(Document images with source code)
===============

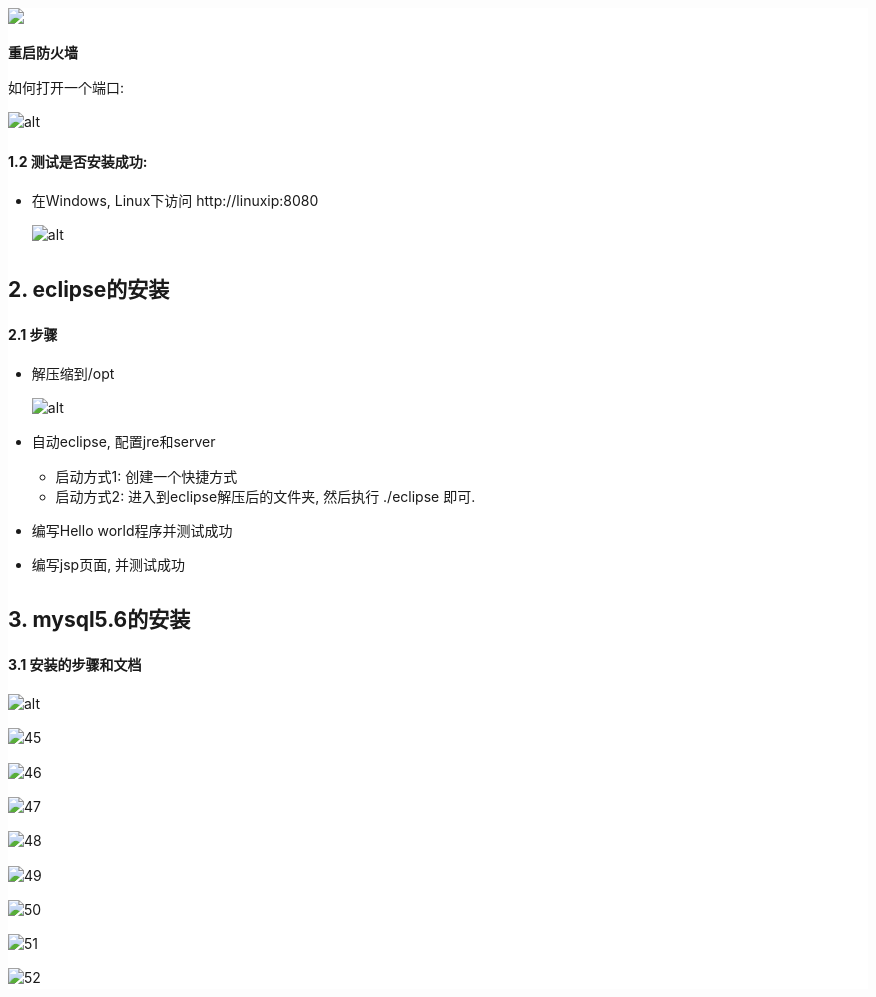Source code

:   ![](D:\Markdown-figure\39.png)

  **重启防火墙**

  如何打开一个端口:

  ![alt](D:\Markdown-figure\40.png)

#### 1.2 测试是否安装成功:

* 在Windows, Linux下访问 http://linuxip:8080

  ![alt](D:\Markdown-figure\41.png)

## 2. eclipse的安装

#### 2.1 步骤

* 解压缩到/opt

  ![alt](D:\Markdown-figure\43.png)

* 自动eclipse, 配置jre和server
  * 启动方式1: 创建一个快捷方式
  * 启动方式2: 进入到eclipse解压后的文件夹, 然后执行 ./eclipse 即可.
* 编写Hello world程序并测试成功
* 编写jsp页面, 并测试成功

## 3. mysql5.6的安装

#### 3.1 安装的步骤和文档

![alt](D:\Markdown-figure\44.png)

![45](D:\Markdown-figure\45.png)

![46](D:\Markdown-figure\46.png)

![47](D:\Markdown-figure\47.png)

![48](D:\Markdown-figure\48.png)

![49](D:\Markdown-figure\49.png)

![50](D:\Markdown-figure\50.png)

![51](D:\Markdown-figure\51.png)

![52](D:\Markdown-figure\52.png)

===============

DIRECTIVE = Please retype the records above exactly, but leave out any pictures.

OUTPUT FOR THIS EXERCISE =
Source code

:   ![](D:\Markdown-figure\39.png)

  **重启防火墙**

  如何打开一个端口:

  ![alt](D:\Markdown-figure\40.png)

#### 1.2 测试是否安装成功:

* 在Windows, Linux下访问 http://linuxip:8080

  ![alt](D:\Markdown-figure\41.png)

## 2. eclipse的安装

#### 2.1 步骤

* 解压缩到/opt

  ![alt](D:\Markdown-figure\43.png)

* 自动eclipse, 配置jre和server
  * 启动方式1: 创建一个快捷方式
  * 启动方式2: 进入到eclipse解压后的文件夹, 然后执行 ./eclipse 即可.
* 编写Hello world程序并测试成功
* 编写jsp页面, 并测试成功

## 3. mysql5.6的安装

#### 3.1 安装的步骤和文档

![alt](D:\Markdown-figure\44.png)

![45](D:\Markdown-figure\45.png)

![46](D:\Markdown-figure\46.png)

![47](D:\Markdown-figure\47.png)

![48](D:\Markdown-figure\48.png)

![49](D:\Markdown-figure\49.png)

![50](D:\Markdown-figure\50.png)

![51](D:\Markdown-figure\51.png)

![52](D:\Markdown-figure\52.png)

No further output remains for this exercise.